Loading ML-Agents Trained Froze Graph Into Tensorflow

Hi, I am trying to load the ML-Agents trained neural network back into python to run inference. I guess the Tensorflow Froze Graph is the best approach? However, I am running into some difficulty, since I am not quite sure what some of the items are.

By experiment, here are the input and output layers. I am not exactly sure what action_masks is, but Tensorflow keep giving me an error without including it.

input0 = graph.get_tensor_by_name('prefix/vector_observation:0')
intput1 = graph.get_tensor_by_name('prefix/action_masks:0')

output = graph.get_tensor_by_name('prefix/action:0')


best photo sharing websites

My original neural network has 52 observations and the output has 2 branches with 3 possibilities each.

Input = [52 items]
Output = [ 0, 1 or 2 ] ; [ 0, 1 or 2 ] = [out1] ; [out2]

Vertical Movement = [0 , 1 , 2]       0 - no action   1 - forward      2-    backward
Horizontal Movement = [0 , 1 , 2]     0 - no action   1 - turn left    2-  turn right

This is the code I tried with running inference… not sure how to make sense of the action mask and output

with tf.Session(graph=graph) as sess:
    y_out = sess.run(y, feed_dict={
            x: [[0, 0, 30, 50,50,50,50,50,50,50,50,50,50,50,50,50,50,50,50,50,50,50,50,50,50,50,50,50,50,50,50,50,50,50,50,50,50,50,50, False, False, False, False, False, False,True,False,False,False, True, False, False]],
            x1:[[0,1,2,0,1,2]]
        })
array([[-1.6118095e+01, -1.5712630e+01,  1.1920928e-07, -1.6118095e+01,
       -1.7318338e-02, -4.0646248e+00]], dtype=float32)

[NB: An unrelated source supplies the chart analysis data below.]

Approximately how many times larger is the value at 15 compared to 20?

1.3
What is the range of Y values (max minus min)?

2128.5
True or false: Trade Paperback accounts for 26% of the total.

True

Any idea how to make this work? Thanks!

Hi.
Running trained models outside of Unity is not a supported feature. These models are made to work with the Unity Inference Engine which is why they are hard to read from Python.
Action masks are for masking some of the actions, The values can be zeros or ones. If you don’t want to mask anything, make this tensor all zeros (or all ones I do not remember).
Regarding the actions, for legacy reasons, the output corresponds to the log probabilities of the actions for each branches. Since you have 2 actions with 3 possibilities, the 3 first numbers correspond to the log probabilities of the first branch and the last 3 to the second.
To sample from them, you need to exponentiate them and sample using a multinomial distribution. For example:

 array([[-1.6118095e+01, -1.5712630e+01,  1.1920928e-07, -1.6118095e+01, -1.7318338e-02, -4.0646248e+00]], dtype=float32) [\code]

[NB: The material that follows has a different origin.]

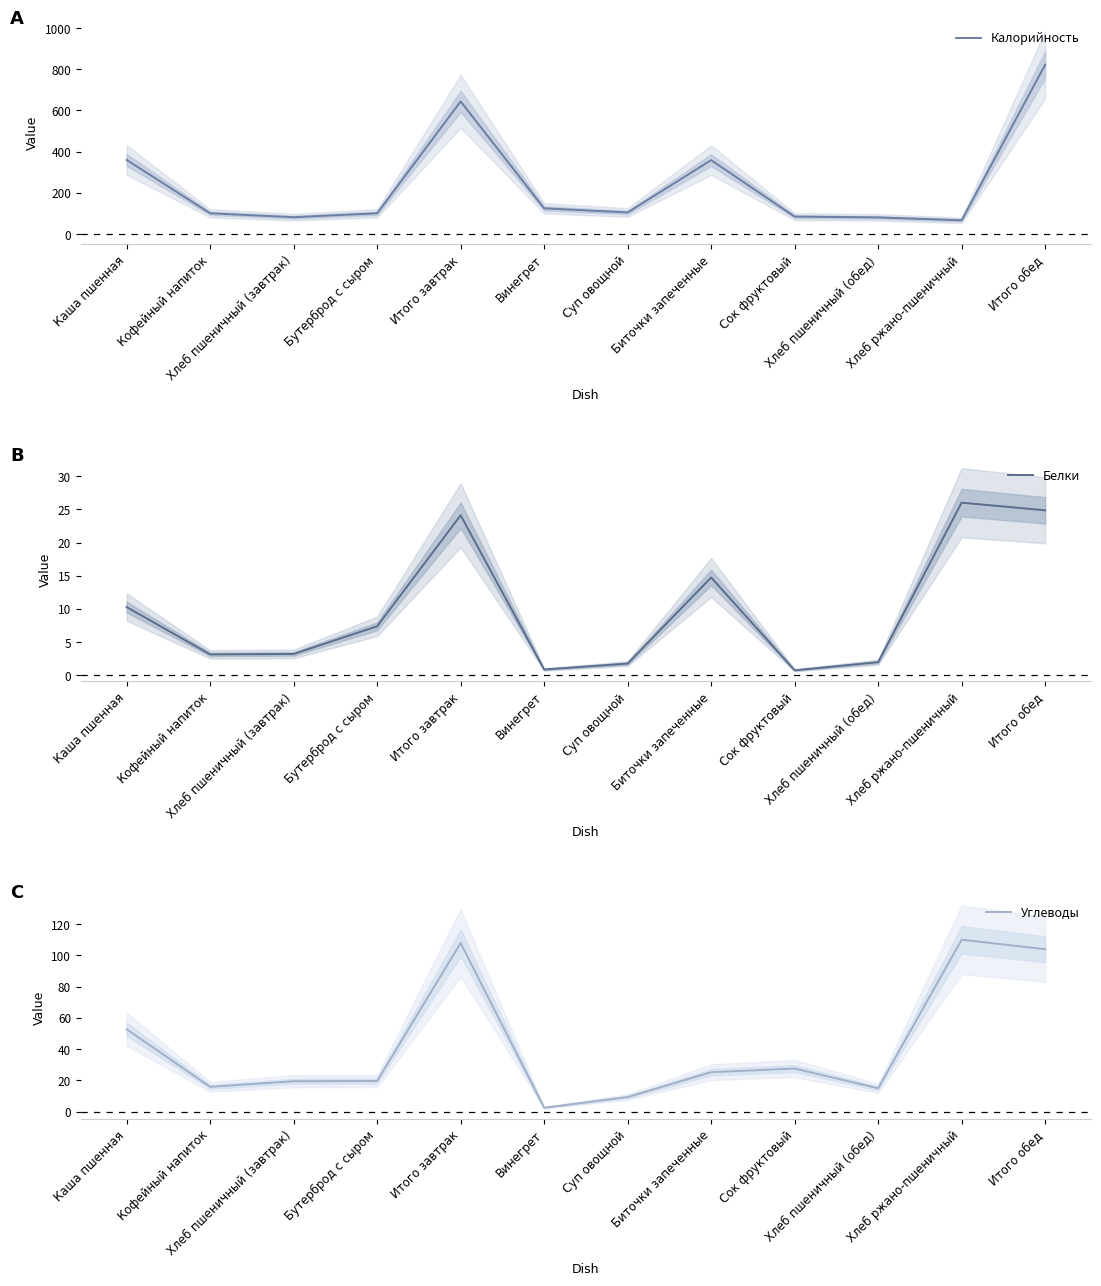

Reading left to right, list all the values displayed in this chart.

Калорийность: 360.0	101.0	82.0	101.0	644.0	125.0	105.0	359.0	85.0	81.0	67.0	822.0
Белки: 10.3	3.2	3.2	7.4	24.1	0.9	1.8	14.7	0.8	2.0	26.0	24.9
Углеводы: 52.8	15.9	19.5	19.7	107.9	2.6	9.4	25.3	27.6	15.0	110.0	104.0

means that the first action has logits : -1.6118095e+01, -1.5712630e+01, 1.1920928e-07
Note that exp(-1.6118095e+01)+ exp(-1.5712630e+01) + exp( 1.1920928e-07) = 1
And the second logits -1.6118095e+01, -1.7318338e-02, -4.0646248e+00
Also note that exp( -1.6118095e+01)+ exp(-1.7318338e-02) + exp( -4.0646248e+00) = 1

If we look only at the first branch, -1.6118095e+01, -1.5712630e+01, 1.1920928e-07
after exponential becomes 1.00000065e-7, 1.50000081e-7 and 0.99999988079, so the for the first branch, the selected action is 2 (with very high certaincy).